Snow Leopard moves the entire Mac operating system to a 64-bit architecture. Mac users may feel a bit ho-hum about this. After all, we have enjoyed 64-bit processors since the G5 line of PowerPC Macs. However, while the G5 processor used a 64-bit architecture, its RAM space was limited to 4 TB (terabytes), a 42-bit RAM bus. The existing operating systems, Tiger and Leopard, used a 32-bit kernel and drivers, although they did support 64-bit processes.
Snow Leopard Technology: 64-bit OS
With Snow Leopard, Apple is moving the entire OS to a 64-bit architecture. This includes a new 64-bit kernel and drivers, new 64-bit Cocoa, and a complete 64-bit system and application space. Snow Leopard will still be able to run 32-bit applications because it retains a 32-bit apps space, and 32-bit Cocoa and Carbon frameworks. Almost any application that could run under Tiger should be able to run without issue under Snow Leopard.
Snow Leopard Technology: 64-bit RAM Space
The move to a 64-bit OS will remove the current 4 GB of RAM per process memory limit and instead put a mind-numbing 16 exabytes (that’s 16 billion gigabytes) at an application’s disposal. Of course no Mac can currently support 16 exabytes of RAM. Even if it could, the cost would be astronomical. Still, breaking the 4 GB barrier will bring new generations of applications to the Mac.
“But wait,” you say. “My Mac already has 8 GB or more of RAM and it seems to be able to use it just fine, thank you very much.” You’re exactly right. Your Mac can easily use all of that additional RAM, but any single process can only use 4 GB of RAM.
So, what’s your Mac going to do with all of those extra memory capabilities? Well, not much. Snow Leopard has a small footprint, so it shouldn’t be much of a memory hog. But what various applications can do with the extra memory capabilities is another question entirely. One application that comes to mind is Adobe Photoshop. When Adobe releases a 64-bit version of Photoshop for the Mac, the current memory limit for working with images should be gone, allowing you to work directly with very high resolution images without being forced to use slower scratch space to perform editing or other tasks.

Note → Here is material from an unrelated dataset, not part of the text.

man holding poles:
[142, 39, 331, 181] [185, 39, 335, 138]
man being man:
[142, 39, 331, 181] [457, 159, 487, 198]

Applications that need to work with large sets of data points, such as databases and scientific applications, will be able to access those data points from fast RAM, not slow disk space, which will significantly speed up processes.
Snow Leopard Technology: 64-bit Speed
Even 64-bit applications don’t always execute instructions that are 64 bits in length. Far from it. Most instructions only need a nibble (4 bits), byte (8 bits), word (16 bits), or long word (32 bits) of the available 64 bits, leaving a lot of unused bits per instruction executed. Snow Leopard, in combination with Intel processors, can pack two instructions per execution cycle (when space permits), dramatically speeding up performance. This won’t double performance, but it will produce a noticeable gain.
Snow Leopard Technology: 64-bit Security
Often overlooked, one aspect of moving to a full 64-bit OS is an increase in system security. How does a 64-bit OS affect security? It should eliminate one of the most common forms of security threats, or at least nullify it until malware developers come up with something new. Snow Leopard, and any application that runs under Snow Leopard, will set all writeable memory as non-executable.
What this means is that one of the common methods used to gain control of a computer, the injection of arbitrary code into the memory used by an application, will become ineffectual. Because all writeable memory will be marked as non-executable, any instructions found there would not be run by the OS or any applications.
The larger available RAM space is an additional security benefit. Apple tried to make use of ASLR (Address Space Layout Randomization) in Leopard. With ASLR, the location of an application’s memory is randomly selected from available memory each time the application is run. But since the available memory space in Leopard was limited to 4 GB, Apple ended up having to retain certain dynamic loaders that were responsible for loading and unloading frameworks, and the libraries applications need, in the same memory space all the time, which made their location easy to find and attack. With the larger 64-bit memory space available, Apple will use a better ASLR that will include randomized locations for those dynamic loaders as well.
Together, these two security features of Snow Leopard’s 64-bit architecture should make Snow Leopard a more difficult target for malware developers.